Toda sexta-feira, o mesmo diálogo. A reunião de segunda-feira é o único momento que importa. Todos trazem seus relatórios com erros. O que era para ser conferência, vira verdadeira elaboração. O trabalho de uma semana é feito em uma manhã. Todos saem fazendo pose de que agora tem que se preocupar com a alimentação de dados para o relatório da próxima semana. O departamento finge sua utilidade.

Mando imprimir o relatório. Estou cansado. Deveria sair desse emprego. Não agüento mais digitar dados e mais dados que sempre estão incompletos. Incompletude é o que me atormenta. O que quero? O que preciso?
Acho que deveria ter seguido meu sonho de infância: ser astronauta. Mas estudar para o ITA era muito para minha vida de surfista.

A impressora mexe, mas só o desenho no canto da tela do computador. Ela ainda está recebendo os dados. A secretaria passa ao meu lado. Linda. Mas resolveu se voltar para o mal: tem um caso com o meu chefe. Todo mundo diz isto. Eu ainda sustento que ele é brocha.

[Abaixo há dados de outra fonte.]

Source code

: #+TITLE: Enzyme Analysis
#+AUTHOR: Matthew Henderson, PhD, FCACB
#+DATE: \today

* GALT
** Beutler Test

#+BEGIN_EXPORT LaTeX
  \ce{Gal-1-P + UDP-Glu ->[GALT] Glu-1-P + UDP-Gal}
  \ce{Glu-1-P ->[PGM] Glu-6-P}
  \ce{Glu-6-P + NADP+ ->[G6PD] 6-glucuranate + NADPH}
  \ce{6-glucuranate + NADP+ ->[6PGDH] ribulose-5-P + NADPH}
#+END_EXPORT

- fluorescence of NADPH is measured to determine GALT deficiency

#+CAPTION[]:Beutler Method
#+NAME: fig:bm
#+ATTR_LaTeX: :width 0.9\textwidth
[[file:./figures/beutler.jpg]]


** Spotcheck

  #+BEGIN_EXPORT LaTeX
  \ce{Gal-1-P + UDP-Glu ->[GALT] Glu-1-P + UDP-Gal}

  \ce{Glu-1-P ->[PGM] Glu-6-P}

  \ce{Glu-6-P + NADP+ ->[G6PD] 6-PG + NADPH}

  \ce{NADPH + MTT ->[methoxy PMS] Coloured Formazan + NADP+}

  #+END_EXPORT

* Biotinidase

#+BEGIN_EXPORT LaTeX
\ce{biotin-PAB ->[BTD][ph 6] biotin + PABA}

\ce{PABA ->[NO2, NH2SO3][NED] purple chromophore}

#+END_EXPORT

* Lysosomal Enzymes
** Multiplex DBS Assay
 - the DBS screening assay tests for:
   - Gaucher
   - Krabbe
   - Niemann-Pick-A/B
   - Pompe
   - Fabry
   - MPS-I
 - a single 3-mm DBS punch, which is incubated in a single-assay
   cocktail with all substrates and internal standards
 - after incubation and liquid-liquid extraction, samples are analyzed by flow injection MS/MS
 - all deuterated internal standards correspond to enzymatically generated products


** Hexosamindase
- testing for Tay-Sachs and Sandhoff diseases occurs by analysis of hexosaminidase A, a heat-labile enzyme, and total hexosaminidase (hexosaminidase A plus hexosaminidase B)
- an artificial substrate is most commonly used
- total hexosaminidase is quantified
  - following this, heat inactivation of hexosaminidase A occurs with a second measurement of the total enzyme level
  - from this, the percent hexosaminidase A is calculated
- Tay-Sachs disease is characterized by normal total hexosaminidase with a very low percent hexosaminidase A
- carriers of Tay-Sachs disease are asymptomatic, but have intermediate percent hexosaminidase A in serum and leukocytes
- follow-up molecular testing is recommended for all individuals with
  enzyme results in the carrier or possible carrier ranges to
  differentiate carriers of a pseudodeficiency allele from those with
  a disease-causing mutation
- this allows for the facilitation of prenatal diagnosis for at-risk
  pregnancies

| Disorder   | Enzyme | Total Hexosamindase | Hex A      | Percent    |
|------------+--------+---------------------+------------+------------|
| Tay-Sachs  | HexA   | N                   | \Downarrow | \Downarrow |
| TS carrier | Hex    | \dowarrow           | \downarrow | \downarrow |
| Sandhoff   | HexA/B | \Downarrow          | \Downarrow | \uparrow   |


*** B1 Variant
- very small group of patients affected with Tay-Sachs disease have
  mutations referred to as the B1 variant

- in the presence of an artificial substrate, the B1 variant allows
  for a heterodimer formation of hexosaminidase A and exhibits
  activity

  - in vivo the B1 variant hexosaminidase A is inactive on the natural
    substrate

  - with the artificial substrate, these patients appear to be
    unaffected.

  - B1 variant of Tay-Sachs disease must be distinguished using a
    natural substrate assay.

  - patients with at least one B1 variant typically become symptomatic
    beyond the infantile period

Vou fazer nova faculdade. Estudar e passar para medicina. Quero ser igual ao médico da novela. Fazer uma cirurgia por semana e ficar recebendo massagens de residente gostosa. Só que eu teria que estudar por pelo menos dez anos. Além disso, o Manoel Carlos não escreve o roteiro de minha vida. Se escrevesse, minha irmã seria lésbica e eu descobriria que sou filho de uma inseminação artificial. E o esperma veio de um primo mais novo. Não. Aí já seria coisa da Gloria Peres.

A janela de impressão resolve finalmente aparecer. Nada como um programa que leva cinco minutos para dizer que vai imprimir.

Advogado. Status. Pose. Dinheiro. Mas eu não sei mentir muito bem. Acho que vou embora para o campo. Vida tranqüila. Mulher sobrando. Crio umas vaquinhas. Vendo o leite. Não ganho dinheiro e fujo para a cidade em busca de uma melhor oportunidade.

Ela passa de novo. Esta vindo da sala dele. Fala com sua voz simpática: “O Dr. Almeida está te aguardando para falar sobre os dados do relatório da semana.” Sorrir. Apenas com os lábios. Mas sorrir.

Já sei o que quero: ser o amante da amante do meu chefe.